The farm would draw water and power from the ground, he said: "We'd be to able harvest the crops from here and feed most of D.C."

The team from the Washington firm of Beyer Blinder Belle, which won the competition, looked into the city's future and saw "totemic" towers raised on the sites of the old forts, partner Hany Hassan said.

The towers would have to be huge -- taller than the Sears Tower in Chicago -- to harvest the wind for power. The sides of the towers would capture solar energy, and farms would be spread across lower levels.

Hassan's plan envisions the Mall inundated with water from the Capitol to the Lincoln Memorial, much as it was when the Tiber Creek ran where the Mall is now.

"We believe that water is life," he said. "Bring life into the city.
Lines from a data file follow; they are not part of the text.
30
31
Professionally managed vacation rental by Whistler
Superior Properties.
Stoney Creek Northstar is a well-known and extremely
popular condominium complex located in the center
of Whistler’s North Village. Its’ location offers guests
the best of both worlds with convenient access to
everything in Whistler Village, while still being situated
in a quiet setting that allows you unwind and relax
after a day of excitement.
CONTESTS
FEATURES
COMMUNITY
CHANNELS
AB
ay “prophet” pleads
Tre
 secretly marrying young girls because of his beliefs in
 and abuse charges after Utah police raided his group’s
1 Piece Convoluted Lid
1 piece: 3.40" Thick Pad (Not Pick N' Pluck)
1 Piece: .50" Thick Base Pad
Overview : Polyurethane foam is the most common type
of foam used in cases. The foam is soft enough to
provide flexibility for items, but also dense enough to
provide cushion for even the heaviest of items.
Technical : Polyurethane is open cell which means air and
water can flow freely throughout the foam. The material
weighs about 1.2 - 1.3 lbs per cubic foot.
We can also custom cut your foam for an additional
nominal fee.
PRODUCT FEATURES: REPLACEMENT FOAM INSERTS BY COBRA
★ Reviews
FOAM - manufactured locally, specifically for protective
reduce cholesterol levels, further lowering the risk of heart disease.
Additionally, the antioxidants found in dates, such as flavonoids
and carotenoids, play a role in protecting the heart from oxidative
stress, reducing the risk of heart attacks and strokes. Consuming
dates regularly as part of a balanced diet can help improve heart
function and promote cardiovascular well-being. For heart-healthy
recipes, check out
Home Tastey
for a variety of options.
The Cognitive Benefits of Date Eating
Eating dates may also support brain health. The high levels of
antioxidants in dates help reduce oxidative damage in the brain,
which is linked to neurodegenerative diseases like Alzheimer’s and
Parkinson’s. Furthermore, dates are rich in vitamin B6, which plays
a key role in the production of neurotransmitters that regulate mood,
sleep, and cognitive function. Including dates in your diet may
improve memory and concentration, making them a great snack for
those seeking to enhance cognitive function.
Transform what is referred to as the National Mall today . . . to become a water mall, [and] reflect all the monuments and memorials into it."

The team from Sorg and Associates imagined a vast extension of the Mall across the Potomac and enveloping the Pentagon, which would become a peace institute in a new world where security is achieved through diplomacy and ideas.

New York's OBRA Architects saw a future in which technology will eliminate the need for commuting. "Traffic will disappear as we know it," said Pablo Castro with OBRA.

Castro also imagined multi-use "super towers" the size of the Empire State Building. They would be scattered across the city, including around what is now lower Rock Creek Park. "We think in a hundred years the infrastructure . . . will need to be replaced," he said. "All the areas of medium density become areas of high density, and all the areas of low density become parks."

The most apocalyptic scenario was created by a team from the University of Virginia.

"This project starts off by assuming that Washington, D.C., will decline to a certain extent," said Nataly Gattegno, an assistant professor of architecture. "Because of its pollution. Because of its lack of educational infrastructure, lack of actual infrastructure, sewage, water treatment, energy, fuel, coal plants."

That would lead to "citizen engineers" creating river ecohubs capable of cleaning and recycling water, generating energy, cleaning the Potomac, attracting wildlife and essentially saving the city, she said.

"We harvest the decay of the city and build off of it," she said. "It all comes out okay in the end."